Advice and Observations
While the process provides a framework, the daily reality of working with AI tools surfaced numerous insights that weren’t immediately obvious at the start. Some of these challenged my preconceptions about software development, while others reinforced fundamental engineering principles. Here’s what I learned along the way:
- Code review is non-negotiable with AI-generated code. Every line needs to be scrutinized as carefully as code from a junior developer. The AI can produce elegant solutions, but it can also make subtle mistakes that only become apparent under close inspection. This review process isn’t just about finding bugs—it’s about understanding the AI’s approach and improving your ability to guide it effectively.
- Over-engineering is a constant problem that needs active resistance. The AI often proposes complex solutions to simple problems, perhaps drawing on patterns it’s seen in its training data. When this happens, don’t hesitate to push back and ask for justification. I’ve found that explicitly requesting simpler solutions often yields better results.
- Version control becomes even more crucial when working with AI. Create branches liberally and don’t be afraid to experiment. Many generated solutions will end up being discarded, and that’s fine. The ability to easily throw away code without fear of losing work encourages more experimentation and ultimately leads to better solutions.

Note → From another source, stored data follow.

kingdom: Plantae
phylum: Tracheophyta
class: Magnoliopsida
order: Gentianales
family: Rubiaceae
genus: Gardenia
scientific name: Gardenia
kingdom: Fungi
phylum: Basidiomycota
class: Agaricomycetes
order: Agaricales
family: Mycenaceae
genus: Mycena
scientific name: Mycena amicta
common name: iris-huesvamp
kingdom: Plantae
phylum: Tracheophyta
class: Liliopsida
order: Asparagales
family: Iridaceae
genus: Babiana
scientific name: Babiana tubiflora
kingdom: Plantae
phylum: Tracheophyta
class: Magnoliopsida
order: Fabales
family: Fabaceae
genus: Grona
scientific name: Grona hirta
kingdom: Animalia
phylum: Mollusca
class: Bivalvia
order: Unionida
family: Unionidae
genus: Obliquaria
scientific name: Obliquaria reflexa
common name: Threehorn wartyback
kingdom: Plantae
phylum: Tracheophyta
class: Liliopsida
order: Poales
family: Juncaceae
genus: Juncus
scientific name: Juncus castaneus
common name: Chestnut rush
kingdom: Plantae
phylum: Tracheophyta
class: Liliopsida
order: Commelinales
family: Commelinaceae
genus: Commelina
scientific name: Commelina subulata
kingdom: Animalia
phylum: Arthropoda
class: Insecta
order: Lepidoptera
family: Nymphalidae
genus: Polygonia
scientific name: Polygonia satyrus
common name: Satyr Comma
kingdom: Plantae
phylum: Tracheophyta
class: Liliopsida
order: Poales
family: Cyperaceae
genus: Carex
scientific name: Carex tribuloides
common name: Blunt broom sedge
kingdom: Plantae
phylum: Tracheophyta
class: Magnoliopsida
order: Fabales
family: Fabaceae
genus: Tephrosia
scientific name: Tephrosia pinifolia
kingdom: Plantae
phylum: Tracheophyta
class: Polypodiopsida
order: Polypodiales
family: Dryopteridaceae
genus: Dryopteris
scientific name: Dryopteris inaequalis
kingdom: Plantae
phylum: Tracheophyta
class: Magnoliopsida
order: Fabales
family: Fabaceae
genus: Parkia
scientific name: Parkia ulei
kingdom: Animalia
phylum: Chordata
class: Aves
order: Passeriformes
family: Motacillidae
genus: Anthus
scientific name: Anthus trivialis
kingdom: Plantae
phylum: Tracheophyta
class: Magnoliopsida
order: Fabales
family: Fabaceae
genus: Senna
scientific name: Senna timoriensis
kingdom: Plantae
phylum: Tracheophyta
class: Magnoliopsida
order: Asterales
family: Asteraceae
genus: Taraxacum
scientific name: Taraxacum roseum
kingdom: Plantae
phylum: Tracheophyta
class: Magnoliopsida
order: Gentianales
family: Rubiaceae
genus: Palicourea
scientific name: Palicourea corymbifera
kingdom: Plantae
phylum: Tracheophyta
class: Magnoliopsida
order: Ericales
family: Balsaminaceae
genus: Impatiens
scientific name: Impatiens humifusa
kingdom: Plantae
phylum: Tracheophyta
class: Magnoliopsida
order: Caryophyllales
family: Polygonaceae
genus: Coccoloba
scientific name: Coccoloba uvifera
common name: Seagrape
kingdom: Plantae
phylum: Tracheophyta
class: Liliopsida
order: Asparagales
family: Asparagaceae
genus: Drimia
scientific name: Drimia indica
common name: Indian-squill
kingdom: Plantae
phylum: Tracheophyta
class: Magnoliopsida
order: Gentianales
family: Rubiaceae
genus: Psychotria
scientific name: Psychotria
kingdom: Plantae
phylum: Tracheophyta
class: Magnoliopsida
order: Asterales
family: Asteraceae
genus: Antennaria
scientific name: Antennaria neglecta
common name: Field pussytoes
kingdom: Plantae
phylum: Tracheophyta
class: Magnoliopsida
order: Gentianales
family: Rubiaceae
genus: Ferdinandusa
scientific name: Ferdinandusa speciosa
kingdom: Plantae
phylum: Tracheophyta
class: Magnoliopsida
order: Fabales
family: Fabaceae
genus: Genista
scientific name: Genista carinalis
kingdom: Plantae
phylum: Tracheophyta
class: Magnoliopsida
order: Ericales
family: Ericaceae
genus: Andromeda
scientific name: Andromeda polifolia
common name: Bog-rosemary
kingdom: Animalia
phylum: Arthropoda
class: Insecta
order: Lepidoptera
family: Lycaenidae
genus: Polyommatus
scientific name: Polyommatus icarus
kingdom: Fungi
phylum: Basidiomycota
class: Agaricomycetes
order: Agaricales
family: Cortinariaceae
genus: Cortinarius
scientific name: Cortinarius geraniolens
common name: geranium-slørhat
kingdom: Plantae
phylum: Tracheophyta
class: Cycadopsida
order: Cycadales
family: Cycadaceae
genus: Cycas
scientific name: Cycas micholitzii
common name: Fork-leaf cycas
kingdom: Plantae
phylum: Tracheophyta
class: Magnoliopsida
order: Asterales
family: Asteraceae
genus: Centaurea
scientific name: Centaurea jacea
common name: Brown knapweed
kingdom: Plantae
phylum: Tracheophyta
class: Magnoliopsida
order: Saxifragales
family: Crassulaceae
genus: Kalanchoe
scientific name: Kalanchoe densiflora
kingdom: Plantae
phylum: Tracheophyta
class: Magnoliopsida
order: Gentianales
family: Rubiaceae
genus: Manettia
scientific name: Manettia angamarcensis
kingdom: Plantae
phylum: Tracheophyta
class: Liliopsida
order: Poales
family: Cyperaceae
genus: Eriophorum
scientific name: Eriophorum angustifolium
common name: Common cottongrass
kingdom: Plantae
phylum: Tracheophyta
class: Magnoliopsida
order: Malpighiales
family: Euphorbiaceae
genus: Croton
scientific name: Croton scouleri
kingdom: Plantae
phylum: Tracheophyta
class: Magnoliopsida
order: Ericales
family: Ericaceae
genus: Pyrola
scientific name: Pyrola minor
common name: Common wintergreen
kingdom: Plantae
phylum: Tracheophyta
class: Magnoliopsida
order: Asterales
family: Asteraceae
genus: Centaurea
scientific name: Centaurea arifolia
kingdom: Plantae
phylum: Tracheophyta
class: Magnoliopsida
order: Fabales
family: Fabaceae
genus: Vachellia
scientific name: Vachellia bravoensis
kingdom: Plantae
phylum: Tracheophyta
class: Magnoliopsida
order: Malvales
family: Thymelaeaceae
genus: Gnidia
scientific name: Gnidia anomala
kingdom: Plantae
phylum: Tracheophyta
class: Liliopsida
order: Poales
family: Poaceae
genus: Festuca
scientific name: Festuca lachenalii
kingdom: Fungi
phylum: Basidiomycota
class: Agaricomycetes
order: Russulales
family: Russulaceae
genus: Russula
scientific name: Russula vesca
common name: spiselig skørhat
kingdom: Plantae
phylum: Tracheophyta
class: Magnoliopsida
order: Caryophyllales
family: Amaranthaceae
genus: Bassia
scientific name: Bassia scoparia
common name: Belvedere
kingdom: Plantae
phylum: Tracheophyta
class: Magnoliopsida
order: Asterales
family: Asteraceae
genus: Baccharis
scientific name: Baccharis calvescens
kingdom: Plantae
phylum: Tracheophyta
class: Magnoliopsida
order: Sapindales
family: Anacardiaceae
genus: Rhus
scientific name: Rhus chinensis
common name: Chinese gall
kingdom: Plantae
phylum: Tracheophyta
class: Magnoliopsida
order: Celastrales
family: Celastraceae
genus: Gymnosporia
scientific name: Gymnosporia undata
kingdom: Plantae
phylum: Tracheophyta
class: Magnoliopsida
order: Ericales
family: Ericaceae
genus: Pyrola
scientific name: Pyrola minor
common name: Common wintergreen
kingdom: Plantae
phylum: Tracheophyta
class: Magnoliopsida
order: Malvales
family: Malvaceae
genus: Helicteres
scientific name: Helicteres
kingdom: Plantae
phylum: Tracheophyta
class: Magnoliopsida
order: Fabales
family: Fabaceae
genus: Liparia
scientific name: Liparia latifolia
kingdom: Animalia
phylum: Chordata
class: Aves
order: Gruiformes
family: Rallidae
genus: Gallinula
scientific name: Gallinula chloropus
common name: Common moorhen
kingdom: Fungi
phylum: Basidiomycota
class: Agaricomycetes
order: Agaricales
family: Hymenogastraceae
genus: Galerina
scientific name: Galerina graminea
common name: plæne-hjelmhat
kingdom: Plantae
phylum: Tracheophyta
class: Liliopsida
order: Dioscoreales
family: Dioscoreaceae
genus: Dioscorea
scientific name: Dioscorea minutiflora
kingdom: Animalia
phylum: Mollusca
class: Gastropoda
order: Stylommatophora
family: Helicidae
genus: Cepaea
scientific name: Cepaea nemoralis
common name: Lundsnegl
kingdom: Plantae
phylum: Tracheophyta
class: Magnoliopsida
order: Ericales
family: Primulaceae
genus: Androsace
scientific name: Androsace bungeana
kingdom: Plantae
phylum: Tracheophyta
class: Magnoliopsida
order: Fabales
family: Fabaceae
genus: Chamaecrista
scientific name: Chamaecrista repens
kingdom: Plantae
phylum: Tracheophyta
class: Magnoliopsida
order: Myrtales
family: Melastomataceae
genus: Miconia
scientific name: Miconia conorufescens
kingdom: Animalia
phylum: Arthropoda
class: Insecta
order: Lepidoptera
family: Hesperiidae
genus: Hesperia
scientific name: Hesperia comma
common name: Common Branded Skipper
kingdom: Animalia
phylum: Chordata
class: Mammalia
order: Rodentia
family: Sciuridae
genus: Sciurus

- Contrary to traditional wisdom about DRY principles, flatter code often works better when collaborating with AI. Accept some duplication in the initial implementation, focusing on getting the core logic right. Refactoring for reuse can come later, once you have a better understanding of the patterns that naturally emerge from the implementation.
- Different AI tools excel at different tasks. In-editor tools like GitHub Copilot are fantastic for small, context-aware completions, while larger language models like Claude excel at generating broader architectural patterns. Learning when to use each tool is key to maintaining productivity.
- Shorter context windows often yield better results than trying to maintain long conversations. Don’t hesitate to reset the context when starting work on a new component. The clarity gained is worth the minor overhead of reestablishing context.
- Early pattern establishment pays dividends throughout the project. Take the time to set clear coding patterns at the start, and be consistent in enforcing them. The AI will pick up on these patterns and begin to mirror them in its generated code.
Conclusion
After several weeks of after-hours and weekend development, I’ve implemented roughly 30% of the Gremlin API. The results have frankly exceeded my expectations. The code is surprisingly Pythonic, well-structured, and maintainable. It’s not perfect—no code ever is—but it’s a solid first draft. I’m going to keep noodling on it, and one day might even release it.
Here are the metrics: approximately 1,500 lines of implementation code backed by 4,400 lines of test code. The test suite includes 310 unit tests with 97% coverage. These numbers reflect both the complexity of the project and the thoroughness of the development process.
While this experiment has convinced me that AI won’t be replacing developers anytime soon, it’s also shown that these tools have earned a place in modern development workflows. The key lies in understanding their strengths and limitations, and developing processes that leverage the former while mitigating the latter. In the end, AI is just another tool in our toolkit—but it’s one that, when used properly, can significantly accelerate development while maintaining high quality standards.